=== TASK INSTRUCTIONS ===
Every record below, from the first line to the last, is to be set down again exactly.

[Records from a data source]
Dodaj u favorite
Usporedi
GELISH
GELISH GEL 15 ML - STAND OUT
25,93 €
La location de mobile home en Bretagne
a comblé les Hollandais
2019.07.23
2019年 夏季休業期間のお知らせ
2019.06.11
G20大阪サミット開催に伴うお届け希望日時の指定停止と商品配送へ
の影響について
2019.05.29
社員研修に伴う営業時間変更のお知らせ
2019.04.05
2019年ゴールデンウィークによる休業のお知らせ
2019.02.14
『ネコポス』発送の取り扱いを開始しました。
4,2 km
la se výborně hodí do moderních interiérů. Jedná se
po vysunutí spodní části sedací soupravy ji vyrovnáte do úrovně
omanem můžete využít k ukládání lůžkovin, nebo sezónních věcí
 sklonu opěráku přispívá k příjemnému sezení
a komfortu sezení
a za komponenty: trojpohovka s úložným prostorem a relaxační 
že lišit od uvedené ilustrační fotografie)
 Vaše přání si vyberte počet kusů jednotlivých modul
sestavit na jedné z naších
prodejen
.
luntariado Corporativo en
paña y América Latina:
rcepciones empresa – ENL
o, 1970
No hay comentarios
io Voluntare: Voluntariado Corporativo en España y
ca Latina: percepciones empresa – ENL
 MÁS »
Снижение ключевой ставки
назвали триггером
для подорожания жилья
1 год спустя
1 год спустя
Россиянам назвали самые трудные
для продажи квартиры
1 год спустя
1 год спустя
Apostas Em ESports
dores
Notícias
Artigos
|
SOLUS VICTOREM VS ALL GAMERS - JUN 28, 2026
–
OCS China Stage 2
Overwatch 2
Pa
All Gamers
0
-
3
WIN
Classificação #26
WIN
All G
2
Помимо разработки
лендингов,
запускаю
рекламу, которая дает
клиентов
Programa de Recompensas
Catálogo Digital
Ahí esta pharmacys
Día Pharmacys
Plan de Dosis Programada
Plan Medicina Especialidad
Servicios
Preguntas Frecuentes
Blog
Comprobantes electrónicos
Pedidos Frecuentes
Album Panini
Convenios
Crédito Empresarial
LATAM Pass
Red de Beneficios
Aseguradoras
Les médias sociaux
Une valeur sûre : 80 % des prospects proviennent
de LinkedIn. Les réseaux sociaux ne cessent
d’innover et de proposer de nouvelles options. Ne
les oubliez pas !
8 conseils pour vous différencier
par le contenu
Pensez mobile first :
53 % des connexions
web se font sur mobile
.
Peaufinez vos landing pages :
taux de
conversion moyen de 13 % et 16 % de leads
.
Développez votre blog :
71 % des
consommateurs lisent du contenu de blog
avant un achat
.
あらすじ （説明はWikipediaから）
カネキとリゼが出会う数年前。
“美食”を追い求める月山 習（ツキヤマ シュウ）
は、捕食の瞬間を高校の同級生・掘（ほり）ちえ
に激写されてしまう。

=== PROBLEM SOLUTION ===
Dodaj u favorite
Usporedi
GELISH
GELISH GEL 15 ML - STAND OUT
25,93 €
La location de mobile home en Bretagne
a comblé les Hollandais
2019.07.23
2019年 夏季休業期間のお知らせ
2019.06.11
G20大阪サミット開催に伴うお届け希望日時の指定停止と商品配送へ
の影響について
2019.05.29
社員研修に伴う営業時間変更のお知らせ
2019.04.05
2019年ゴールデンウィークによる休業のお知らせ
2019.02.14
『ネコポス』発送の取り扱いを開始しました。
4,2 km
la se výborně hodí do moderních interiérů. Jedná se
po vysunutí spodní části sedací soupravy ji vyrovnáte do úrovně
omanem můžete využít k ukládání lůžkovin, nebo sezónních věcí
 sklonu opěráku přispívá k příjemnému sezení
a komfortu sezení
a za komponenty: trojpohovka s úložným prostorem a relaxační 
že lišit od uvedené ilustrační fotografie)
 Vaše přání si vyberte počet kusů jednotlivých modul
sestavit na jedné z naších
prodejen
.
luntariado Corporativo en
paña y América Latina:
rcepciones empresa – ENL
o, 1970
No hay comentarios
io Voluntare: Voluntariado Corporativo en España y
ca Latina: percepciones empresa – ENL
 MÁS »
Снижение ключевой ставки
назвали триггером
для подорожания жилья
1 год спустя
1 год спустя
Россиянам назвали самые трудные
для продажи квартиры
1 год спустя
1 год спустя
Apostas Em ESports
dores
Notícias
Artigos
|
SOLUS VICTOREM VS ALL GAMERS - JUN 28, 2026
–
OCS China Stage 2
Overwatch 2
Pa
All Gamers
0
-
3
WIN
Classificação #26
WIN
All G
2
Помимо разработки
лендингов,
запускаю
рекламу, которая дает
клиентов
Programa de Recompensas
Catálogo Digital
Ahí esta pharmacys
Día Pharmacys
Plan de Dosis Programada
Plan Medicina Especialidad
Servicios
Preguntas Frecuentes
Blog
Comprobantes electrónicos
Pedidos Frecuentes
Album Panini
Convenios
Crédito Empresarial
LATAM Pass
Red de Beneficios
Aseguradoras
Les médias sociaux
Une valeur sûre : 80 % des prospects proviennent
de LinkedIn. Les réseaux sociaux ne cessent
d’innover et de proposer de nouvelles options. Ne
les oubliez pas !
8 conseils pour vous différencier
par le contenu
Pensez mobile first :
53 % des connexions
web se font sur mobile
.
Peaufinez vos landing pages :
taux de
conversion moyen de 13 % et 16 % de leads
.
Développez votre blog :
71 % des
consommateurs lisent du contenu de blog
avant un achat
.
あらすじ （説明はWikipediaから）
カネキとリゼが出会う数年前。
“美食”を追い求める月山 習（ツキヤマ シュウ）
は、捕食の瞬間を高校の同級生・掘（ほり）ちえ
に激写されてしまう。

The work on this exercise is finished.